治療の最後にイスに移して座らせたままで、証の了解を得てから助手が本治法をしたそうです。「鍼は誰がやっても効果が出るものだから、そこに至る診断=見抜く力が大切」と力説されていたそうです。

手が空いているといつも本を手放さず勉強をしているか、新聞紙を丸めたものや雑誌で助手を殴ったり投げつけていたそうです。まるで茶番劇のごとく数限りなく投げつけられたり殴られたそうですが、その中でも特に印象深いものが二つあるそうです。

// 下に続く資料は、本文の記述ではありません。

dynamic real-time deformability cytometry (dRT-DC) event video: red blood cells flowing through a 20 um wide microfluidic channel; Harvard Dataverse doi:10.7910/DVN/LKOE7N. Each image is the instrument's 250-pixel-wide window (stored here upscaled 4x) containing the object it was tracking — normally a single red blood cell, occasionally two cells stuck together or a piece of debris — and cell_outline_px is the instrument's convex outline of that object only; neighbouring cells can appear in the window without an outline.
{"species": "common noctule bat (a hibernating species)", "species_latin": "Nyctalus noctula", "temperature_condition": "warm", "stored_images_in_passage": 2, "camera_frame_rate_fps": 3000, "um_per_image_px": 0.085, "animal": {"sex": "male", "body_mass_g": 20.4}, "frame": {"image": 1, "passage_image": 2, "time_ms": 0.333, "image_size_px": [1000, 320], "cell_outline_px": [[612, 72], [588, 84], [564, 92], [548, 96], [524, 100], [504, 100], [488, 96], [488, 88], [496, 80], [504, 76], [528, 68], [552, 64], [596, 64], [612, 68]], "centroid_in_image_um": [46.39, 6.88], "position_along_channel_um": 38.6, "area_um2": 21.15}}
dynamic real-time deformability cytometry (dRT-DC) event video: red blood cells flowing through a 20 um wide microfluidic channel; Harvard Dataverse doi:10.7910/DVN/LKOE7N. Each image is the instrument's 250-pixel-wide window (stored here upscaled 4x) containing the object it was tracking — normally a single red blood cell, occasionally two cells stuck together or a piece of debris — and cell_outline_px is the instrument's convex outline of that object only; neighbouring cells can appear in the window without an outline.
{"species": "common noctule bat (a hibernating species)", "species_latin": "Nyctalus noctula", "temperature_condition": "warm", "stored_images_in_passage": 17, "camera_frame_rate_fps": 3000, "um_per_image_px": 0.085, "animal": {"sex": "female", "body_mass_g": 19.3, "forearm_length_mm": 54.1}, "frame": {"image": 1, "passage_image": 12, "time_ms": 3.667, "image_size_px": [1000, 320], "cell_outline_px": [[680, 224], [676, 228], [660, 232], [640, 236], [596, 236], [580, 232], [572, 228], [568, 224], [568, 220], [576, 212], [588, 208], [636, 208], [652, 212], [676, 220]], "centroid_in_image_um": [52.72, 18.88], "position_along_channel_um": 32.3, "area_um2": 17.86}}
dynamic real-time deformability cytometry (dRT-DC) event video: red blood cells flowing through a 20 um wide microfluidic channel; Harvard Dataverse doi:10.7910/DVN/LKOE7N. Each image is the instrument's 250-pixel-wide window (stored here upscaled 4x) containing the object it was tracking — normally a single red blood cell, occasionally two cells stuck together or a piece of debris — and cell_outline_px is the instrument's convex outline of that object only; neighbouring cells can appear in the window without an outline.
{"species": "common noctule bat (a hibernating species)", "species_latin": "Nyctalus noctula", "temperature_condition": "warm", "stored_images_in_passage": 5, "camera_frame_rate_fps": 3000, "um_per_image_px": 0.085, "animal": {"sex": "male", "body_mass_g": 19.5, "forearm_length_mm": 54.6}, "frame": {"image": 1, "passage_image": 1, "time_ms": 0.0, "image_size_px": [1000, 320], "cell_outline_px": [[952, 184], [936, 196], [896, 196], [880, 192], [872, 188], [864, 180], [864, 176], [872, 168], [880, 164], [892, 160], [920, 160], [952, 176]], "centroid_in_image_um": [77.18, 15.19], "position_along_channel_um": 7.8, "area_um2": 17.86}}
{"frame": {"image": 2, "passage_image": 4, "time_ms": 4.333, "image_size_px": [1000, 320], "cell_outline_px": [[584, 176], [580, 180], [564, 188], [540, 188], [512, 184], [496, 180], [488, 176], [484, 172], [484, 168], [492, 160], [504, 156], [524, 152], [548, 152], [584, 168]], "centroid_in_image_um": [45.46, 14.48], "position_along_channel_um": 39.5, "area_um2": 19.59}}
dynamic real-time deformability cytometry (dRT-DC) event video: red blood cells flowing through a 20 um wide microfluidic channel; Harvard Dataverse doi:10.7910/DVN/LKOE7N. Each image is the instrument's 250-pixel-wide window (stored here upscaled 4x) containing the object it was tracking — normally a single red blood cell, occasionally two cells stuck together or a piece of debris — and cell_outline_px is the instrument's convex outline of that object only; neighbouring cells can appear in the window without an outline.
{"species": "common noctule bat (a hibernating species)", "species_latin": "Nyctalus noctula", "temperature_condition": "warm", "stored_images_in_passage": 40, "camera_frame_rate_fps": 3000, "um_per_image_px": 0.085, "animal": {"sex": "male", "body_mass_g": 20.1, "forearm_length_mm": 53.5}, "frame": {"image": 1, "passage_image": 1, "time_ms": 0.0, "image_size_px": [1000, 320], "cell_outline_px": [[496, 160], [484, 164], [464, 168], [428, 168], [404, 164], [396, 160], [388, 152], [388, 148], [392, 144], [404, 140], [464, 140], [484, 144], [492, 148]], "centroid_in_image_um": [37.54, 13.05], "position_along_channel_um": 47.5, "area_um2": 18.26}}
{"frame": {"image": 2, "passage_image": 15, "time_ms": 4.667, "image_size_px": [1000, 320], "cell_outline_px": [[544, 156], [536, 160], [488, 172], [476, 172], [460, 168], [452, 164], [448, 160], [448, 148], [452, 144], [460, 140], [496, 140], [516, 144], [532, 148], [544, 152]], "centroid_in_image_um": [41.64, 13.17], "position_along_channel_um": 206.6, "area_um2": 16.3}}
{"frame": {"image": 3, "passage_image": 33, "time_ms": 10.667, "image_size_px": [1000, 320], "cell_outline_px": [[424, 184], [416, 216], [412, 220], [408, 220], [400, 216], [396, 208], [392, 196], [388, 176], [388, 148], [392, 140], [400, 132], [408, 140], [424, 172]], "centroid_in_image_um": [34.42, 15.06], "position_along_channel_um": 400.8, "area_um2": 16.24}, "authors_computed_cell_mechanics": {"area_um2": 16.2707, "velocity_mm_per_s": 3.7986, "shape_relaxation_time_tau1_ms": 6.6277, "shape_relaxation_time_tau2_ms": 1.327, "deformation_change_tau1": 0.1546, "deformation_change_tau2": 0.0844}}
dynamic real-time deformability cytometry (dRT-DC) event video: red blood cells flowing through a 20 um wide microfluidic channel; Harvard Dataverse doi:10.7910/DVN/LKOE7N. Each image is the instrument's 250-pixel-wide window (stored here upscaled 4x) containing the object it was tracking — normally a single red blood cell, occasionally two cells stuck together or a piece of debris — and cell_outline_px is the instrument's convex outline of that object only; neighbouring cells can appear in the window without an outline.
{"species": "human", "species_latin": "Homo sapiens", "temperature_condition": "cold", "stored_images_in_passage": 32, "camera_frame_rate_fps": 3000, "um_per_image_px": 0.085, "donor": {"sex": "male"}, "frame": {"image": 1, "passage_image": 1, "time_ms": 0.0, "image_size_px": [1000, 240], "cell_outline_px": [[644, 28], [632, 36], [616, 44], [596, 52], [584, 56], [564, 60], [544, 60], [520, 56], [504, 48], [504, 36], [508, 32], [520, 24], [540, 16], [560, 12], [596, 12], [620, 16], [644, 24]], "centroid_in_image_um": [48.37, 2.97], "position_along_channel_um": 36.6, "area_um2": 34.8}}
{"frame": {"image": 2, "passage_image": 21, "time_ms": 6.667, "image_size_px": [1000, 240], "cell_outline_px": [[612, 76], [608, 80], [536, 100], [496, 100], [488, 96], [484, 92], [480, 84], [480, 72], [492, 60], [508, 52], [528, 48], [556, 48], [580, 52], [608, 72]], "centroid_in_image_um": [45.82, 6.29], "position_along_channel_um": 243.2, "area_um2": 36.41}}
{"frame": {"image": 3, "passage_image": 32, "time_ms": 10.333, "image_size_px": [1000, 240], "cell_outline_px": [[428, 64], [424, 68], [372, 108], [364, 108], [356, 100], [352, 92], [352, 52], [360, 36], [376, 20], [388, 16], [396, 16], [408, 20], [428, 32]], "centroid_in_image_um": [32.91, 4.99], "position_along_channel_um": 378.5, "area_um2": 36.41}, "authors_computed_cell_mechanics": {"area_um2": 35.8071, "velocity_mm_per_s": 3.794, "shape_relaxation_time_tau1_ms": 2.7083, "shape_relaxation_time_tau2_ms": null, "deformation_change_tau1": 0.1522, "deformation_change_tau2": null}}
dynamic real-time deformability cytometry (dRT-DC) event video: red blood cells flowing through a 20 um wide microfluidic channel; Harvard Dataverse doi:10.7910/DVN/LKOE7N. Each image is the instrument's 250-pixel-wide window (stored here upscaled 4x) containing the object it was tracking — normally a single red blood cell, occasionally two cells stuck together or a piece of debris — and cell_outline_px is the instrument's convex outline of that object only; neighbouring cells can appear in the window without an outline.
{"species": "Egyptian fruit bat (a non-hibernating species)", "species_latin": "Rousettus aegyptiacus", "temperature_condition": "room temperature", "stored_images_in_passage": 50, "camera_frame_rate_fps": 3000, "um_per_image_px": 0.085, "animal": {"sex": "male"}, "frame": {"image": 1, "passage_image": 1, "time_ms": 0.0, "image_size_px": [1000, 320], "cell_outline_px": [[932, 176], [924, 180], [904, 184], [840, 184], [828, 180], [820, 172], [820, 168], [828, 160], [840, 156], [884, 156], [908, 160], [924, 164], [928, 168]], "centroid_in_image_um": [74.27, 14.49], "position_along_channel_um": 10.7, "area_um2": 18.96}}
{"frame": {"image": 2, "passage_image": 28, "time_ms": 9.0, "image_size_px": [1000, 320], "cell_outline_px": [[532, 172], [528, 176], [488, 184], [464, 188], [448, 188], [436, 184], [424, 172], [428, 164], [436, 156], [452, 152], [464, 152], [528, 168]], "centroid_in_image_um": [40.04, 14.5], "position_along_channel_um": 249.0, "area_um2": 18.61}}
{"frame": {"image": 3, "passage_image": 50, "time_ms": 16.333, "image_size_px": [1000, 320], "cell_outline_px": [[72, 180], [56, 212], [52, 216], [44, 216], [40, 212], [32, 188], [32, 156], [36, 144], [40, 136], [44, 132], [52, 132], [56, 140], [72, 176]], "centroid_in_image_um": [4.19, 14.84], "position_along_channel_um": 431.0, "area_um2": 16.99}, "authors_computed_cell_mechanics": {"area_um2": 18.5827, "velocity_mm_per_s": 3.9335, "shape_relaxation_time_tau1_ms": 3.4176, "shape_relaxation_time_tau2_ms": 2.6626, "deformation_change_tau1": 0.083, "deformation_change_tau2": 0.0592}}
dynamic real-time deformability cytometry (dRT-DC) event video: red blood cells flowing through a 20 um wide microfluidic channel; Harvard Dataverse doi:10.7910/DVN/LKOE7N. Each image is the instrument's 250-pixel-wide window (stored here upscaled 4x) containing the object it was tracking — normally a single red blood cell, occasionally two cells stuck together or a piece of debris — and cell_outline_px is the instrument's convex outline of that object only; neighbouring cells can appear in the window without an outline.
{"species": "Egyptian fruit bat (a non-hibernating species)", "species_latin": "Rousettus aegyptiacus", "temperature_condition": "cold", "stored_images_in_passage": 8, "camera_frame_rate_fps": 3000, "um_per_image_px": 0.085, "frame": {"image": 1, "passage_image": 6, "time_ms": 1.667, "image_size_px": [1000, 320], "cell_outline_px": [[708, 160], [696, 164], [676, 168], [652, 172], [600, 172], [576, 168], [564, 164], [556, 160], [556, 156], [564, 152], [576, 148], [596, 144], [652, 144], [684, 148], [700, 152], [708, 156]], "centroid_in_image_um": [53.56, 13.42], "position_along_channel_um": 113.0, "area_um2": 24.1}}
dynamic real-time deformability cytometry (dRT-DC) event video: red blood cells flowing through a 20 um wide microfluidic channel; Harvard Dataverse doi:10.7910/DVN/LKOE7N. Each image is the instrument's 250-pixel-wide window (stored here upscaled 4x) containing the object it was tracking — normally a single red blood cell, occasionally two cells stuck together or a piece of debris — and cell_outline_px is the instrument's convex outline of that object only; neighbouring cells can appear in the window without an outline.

一つは証の了解を得てから本治法をした患者を帰り際に大師匠が呼び止めて、「どこか具合が悪くなったろ」「さっきからお腹が痛くなって」と大師匠が本治法をやり直されると患者は回復して帰ったそうで、もう一回は「前回の鍼は誰がやった」と患者に尋ねて丸尾だということから「前の時に逆さ向けに鍼をしただろ」と、共に後から雑誌もバラバラになるほどの殴られ放題だったそうです。しかし、お気づきでしょうが大師匠は誤治をすれば腹痛を起こすことを見抜いたうえで間違いに気づくのか伎倆を試したのであり、それに気づかず患者を返してしまった自分のことを思うと情けなくて仕方なかったと丸尾先生は言われました。また、鍼の方向が違っていたのをどうやって見抜いたのかと尋ねると、「各人によって治療のレベルがあるのにいつもに比べて極端に低かったから逆方向と診た」と言われたそうで、そこまで助手一人ひとりのことを観察もされていたのでした。

 

今回は脱線が多すぎて導入で終わってしまった感じですが、とにかく経絡治療というものがいかに強力で将来性豊かなものかは伝えられたのではないでしょうか。素晴らしい一芸というものは世間に一杯あります。経絡治療をもってしても整体術の方が即効を表すこともありますし、中医学や西洋医学と共存もしなくてはなりません。大切なことは「その診断をする力=見抜く力」であり、時には「別の治療法や治療家を紹介できることも優れた治療家の条件である」との認識でしょう。脉診という羅針盤によって我が道を選択できるという、鍼灸の独自性を堂々と歩もうではありませんか。